(Stored data)
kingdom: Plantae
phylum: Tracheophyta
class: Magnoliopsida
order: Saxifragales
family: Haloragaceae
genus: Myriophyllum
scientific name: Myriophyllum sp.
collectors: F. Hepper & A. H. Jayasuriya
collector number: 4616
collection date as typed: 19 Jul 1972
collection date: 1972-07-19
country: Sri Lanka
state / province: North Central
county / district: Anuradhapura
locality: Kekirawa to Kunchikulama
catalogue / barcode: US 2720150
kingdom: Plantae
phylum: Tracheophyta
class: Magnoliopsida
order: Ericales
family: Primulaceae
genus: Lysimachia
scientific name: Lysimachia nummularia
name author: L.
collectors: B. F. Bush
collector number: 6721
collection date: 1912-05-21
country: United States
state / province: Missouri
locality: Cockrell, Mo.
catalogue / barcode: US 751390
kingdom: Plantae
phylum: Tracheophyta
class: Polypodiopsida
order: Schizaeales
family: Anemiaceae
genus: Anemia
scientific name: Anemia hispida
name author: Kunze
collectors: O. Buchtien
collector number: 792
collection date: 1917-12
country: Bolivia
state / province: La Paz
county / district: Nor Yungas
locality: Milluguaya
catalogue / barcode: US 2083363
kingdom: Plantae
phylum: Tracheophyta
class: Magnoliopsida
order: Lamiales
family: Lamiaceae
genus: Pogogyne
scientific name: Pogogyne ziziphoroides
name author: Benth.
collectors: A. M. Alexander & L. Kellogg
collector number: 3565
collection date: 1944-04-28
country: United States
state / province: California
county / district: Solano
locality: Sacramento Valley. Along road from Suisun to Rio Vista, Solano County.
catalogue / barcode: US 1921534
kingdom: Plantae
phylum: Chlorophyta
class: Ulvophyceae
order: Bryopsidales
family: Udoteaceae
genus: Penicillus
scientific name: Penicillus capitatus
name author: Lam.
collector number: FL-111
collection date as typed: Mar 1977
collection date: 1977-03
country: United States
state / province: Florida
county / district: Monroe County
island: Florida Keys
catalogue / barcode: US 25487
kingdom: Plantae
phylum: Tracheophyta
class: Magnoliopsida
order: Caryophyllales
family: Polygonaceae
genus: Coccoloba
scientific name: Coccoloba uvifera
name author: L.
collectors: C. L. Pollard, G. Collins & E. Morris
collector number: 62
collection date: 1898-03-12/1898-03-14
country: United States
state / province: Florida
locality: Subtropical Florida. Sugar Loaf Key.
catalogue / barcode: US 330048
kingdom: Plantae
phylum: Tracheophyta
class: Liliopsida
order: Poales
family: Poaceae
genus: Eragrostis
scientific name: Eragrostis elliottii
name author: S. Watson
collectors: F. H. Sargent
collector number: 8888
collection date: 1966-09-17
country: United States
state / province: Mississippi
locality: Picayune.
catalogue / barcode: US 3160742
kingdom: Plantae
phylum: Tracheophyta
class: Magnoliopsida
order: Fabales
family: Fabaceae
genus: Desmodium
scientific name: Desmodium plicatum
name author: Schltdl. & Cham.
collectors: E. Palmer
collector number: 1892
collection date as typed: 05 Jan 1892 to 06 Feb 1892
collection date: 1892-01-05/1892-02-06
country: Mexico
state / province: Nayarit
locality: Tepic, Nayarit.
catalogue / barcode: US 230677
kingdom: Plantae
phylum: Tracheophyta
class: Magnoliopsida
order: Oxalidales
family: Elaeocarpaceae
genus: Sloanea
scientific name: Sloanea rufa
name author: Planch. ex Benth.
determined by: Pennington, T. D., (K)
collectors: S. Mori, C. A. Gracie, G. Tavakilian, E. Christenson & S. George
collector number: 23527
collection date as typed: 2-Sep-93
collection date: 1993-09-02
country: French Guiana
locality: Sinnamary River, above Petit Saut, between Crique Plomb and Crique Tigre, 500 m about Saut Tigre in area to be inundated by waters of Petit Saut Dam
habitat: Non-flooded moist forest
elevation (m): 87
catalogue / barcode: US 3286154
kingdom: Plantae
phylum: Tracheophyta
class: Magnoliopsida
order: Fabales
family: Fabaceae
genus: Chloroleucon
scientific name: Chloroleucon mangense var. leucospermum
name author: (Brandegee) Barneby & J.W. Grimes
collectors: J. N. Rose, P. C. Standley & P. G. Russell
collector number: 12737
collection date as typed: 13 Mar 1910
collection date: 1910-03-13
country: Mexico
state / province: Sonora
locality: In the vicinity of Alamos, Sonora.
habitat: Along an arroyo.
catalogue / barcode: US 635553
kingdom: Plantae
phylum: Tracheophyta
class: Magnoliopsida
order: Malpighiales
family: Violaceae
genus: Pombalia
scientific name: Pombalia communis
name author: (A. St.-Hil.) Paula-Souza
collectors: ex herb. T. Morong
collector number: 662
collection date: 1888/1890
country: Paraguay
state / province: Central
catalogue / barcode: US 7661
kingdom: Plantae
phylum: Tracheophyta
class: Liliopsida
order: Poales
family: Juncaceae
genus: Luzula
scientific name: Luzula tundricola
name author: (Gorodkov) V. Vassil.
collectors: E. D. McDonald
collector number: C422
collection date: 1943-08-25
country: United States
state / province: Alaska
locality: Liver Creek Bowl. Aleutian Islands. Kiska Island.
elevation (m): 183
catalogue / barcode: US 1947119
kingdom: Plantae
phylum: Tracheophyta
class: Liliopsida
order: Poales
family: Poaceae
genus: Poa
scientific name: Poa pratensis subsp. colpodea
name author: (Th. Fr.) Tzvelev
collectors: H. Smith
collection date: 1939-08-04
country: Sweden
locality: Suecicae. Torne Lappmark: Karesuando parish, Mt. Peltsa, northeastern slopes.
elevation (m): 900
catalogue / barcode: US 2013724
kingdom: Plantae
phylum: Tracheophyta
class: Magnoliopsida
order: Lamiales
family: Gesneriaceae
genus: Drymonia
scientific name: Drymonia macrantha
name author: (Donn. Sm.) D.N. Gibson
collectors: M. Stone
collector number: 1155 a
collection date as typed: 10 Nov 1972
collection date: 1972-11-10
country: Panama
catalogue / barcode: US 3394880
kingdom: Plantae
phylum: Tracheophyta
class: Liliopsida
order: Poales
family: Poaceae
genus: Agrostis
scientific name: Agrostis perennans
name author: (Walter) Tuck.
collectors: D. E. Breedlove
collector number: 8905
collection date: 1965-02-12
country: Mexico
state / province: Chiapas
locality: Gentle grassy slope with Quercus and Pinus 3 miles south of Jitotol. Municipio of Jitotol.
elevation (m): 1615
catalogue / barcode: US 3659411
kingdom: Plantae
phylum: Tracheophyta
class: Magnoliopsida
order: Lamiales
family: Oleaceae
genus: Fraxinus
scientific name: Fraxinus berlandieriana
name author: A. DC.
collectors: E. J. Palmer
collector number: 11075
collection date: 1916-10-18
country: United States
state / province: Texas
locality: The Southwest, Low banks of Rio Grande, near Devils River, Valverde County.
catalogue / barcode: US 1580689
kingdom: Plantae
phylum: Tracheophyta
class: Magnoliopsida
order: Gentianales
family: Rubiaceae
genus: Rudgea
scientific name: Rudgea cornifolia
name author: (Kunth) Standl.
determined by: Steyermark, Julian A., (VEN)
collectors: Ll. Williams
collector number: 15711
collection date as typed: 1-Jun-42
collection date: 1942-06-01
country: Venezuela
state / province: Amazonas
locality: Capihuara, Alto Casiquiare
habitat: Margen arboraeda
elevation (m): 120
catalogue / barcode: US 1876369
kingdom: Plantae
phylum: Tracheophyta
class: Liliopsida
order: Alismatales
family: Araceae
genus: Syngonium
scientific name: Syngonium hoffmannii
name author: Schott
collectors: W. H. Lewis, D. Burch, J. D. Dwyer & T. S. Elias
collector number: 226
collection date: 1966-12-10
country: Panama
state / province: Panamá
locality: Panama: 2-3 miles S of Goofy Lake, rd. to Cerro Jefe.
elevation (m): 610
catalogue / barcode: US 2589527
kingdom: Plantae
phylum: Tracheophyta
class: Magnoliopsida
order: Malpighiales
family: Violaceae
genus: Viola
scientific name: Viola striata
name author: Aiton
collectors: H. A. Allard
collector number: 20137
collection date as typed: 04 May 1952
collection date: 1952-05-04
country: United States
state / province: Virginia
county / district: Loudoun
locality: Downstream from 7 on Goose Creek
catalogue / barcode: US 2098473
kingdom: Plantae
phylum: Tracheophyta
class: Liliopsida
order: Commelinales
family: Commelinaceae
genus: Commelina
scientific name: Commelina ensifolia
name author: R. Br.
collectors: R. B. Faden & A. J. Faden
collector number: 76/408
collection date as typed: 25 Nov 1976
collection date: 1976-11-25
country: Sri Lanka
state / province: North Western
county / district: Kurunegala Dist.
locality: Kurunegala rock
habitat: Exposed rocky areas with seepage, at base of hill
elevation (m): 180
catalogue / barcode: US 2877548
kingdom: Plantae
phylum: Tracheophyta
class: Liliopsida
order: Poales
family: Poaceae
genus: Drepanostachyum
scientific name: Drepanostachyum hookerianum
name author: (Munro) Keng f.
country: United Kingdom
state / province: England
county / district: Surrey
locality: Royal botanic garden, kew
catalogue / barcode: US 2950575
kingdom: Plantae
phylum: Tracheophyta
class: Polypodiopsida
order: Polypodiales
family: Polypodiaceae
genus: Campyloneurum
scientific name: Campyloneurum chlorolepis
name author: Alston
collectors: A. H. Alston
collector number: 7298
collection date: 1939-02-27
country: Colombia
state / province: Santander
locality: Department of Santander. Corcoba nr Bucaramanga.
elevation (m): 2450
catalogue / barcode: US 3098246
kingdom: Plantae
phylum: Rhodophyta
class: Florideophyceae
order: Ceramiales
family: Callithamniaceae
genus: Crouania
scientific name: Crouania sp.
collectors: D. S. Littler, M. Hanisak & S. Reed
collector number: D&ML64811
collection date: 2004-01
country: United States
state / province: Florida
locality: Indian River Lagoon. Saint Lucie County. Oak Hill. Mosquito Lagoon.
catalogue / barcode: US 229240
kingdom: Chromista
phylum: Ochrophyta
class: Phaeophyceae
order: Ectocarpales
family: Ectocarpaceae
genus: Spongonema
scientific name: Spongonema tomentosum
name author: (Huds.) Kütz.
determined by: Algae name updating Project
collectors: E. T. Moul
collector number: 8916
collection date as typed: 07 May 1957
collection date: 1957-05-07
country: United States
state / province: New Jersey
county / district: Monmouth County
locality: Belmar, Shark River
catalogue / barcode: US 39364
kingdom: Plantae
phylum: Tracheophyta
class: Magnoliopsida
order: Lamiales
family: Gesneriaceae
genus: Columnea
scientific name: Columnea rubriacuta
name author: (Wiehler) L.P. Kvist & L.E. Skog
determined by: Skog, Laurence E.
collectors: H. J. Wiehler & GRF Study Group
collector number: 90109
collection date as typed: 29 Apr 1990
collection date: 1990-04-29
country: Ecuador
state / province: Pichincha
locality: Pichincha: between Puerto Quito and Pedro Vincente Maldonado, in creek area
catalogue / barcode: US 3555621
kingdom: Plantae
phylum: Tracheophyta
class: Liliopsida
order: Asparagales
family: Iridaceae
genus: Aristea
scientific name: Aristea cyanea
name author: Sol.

## [Set exercise]
Substitute "catalog" for "catalogue" in the listing, starting with the line with "scientific name: Desmodium plicatum" and going on through the line with "collector number: 23527", and give back only those lines with everything else unchanged.

## [Solution for this task]
scientific name: Desmodium plicatum
name author: Schltdl. & Cham.
collectors: E. Palmer
collector number: 1892
collection date as typed: 05 Jan 1892 to 06 Feb 1892
collection date: 1892-01-05/1892-02-06
country: Mexico
state / province: Nayarit
locality: Tepic, Nayarit.
catalog / barcode: US 230677
kingdom: Plantae
phylum: Tracheophyta
class: Magnoliopsida
order: Oxalidales
family: Elaeocarpaceae
genus: Sloanea
scientific name: Sloanea rufa
name author: Planch. ex Benth.
determined by: Pennington, T. D., (K)
collectors: S. Mori, C. A. Gracie, G. Tavakilian, E. Christenson & S. George
collector number: 23527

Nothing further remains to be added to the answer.